When compiled with --features wasm, the crate exports flat-array wasm-bindgen functions:

wasm_log_like(alignment, parent_index, distances, eigenvalues, eigenvectors, pi) -> Vec<f64>

wasm_counts(alignment, parent_index, distances, eigenvalues, eigenvectors, pi, f81_fast) -> Vec<f64>

wasm_root_prob(alignment, parent_index, distances, eigenvalues, eigenvectors, pi) -> Vec<f64>

wasm_branch_mask(alignment, parent_index, a) -> Vec<u8>

All parameters are flat typed arrays. Model parameters are passed individually rather than as a struct.

Format parser bindings

wasm_parse_newick(newick_str) -> JsValue

Parse a Newick string.
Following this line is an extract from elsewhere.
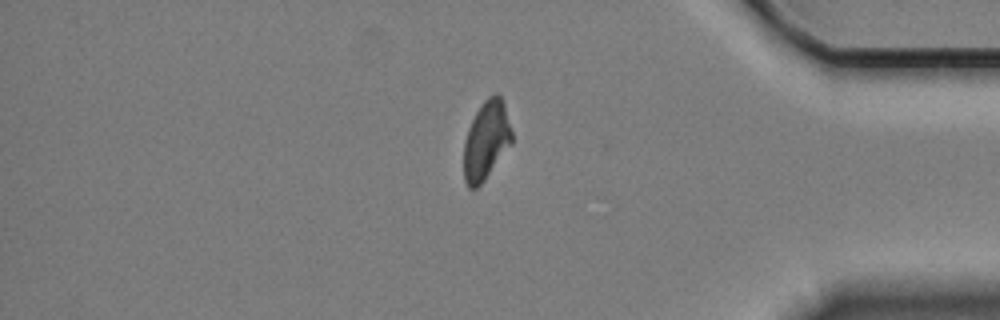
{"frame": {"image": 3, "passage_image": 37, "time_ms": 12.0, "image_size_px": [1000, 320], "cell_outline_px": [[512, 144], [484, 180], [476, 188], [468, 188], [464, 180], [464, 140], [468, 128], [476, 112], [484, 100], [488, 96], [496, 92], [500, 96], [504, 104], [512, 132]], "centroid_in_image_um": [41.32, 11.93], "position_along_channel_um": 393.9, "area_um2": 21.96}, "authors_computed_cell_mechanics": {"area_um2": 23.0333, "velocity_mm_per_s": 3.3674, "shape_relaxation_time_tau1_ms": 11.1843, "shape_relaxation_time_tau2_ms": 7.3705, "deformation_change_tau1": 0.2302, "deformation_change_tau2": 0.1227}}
Returns object with parentIndex (Int32Array), distanceToParent (Float64Array), leafNames, nodeNames, R.

wasm_parse_fasta(text) -> JsValue

Parse FASTA text. Returns object with alignment (Int32Array, flat N*C), leafNames, alphabet, N, C.

wasm_parse_strings(sequences) -> JsValue

Parse an array of equal-length strings. Returns object with alignment (Int32Array, flat N*C), alphabet, N, C.


Building

Native

cd subby/wasm
cargo build --release
cargo test

WASM

cd subby/wasm
wasm-pack build --target web --features wasm

Produces pkg/phylo_wasm_bg.wasm and pkg/phylo_wasm.js.


JS wrapper: PhyloWASM

subby/webgpu/phylo_wasm.js wraps the WASM module with the same async API as PhyloGPU:

import { PhyloWASM } from './phylo_wasm.js';

const engine = await PhyloWASM.create('./phylo_wasm_bg.wasm');
const logLike = await engine.LogLike(alignment, parentIndex, distances,
                                      eigenvalues, eigenvectors, pi);
engine.destroy();

PhyloWASM.create(wasmUrl)

Fetch and instantiate the WASM module.

PhyloWASM.fromModule(wasmModule)

Wrap a pre-initialized wasm-bindgen module.

The API methods (LogLike, Counts, RootProb, MixturePosterior, computeBranchMask, destroy) are identical to PhyloGPU — see the WebGPU API reference.


Precision

All internal computation uses f64. Test tolerance: atol=1e-8 against golden files.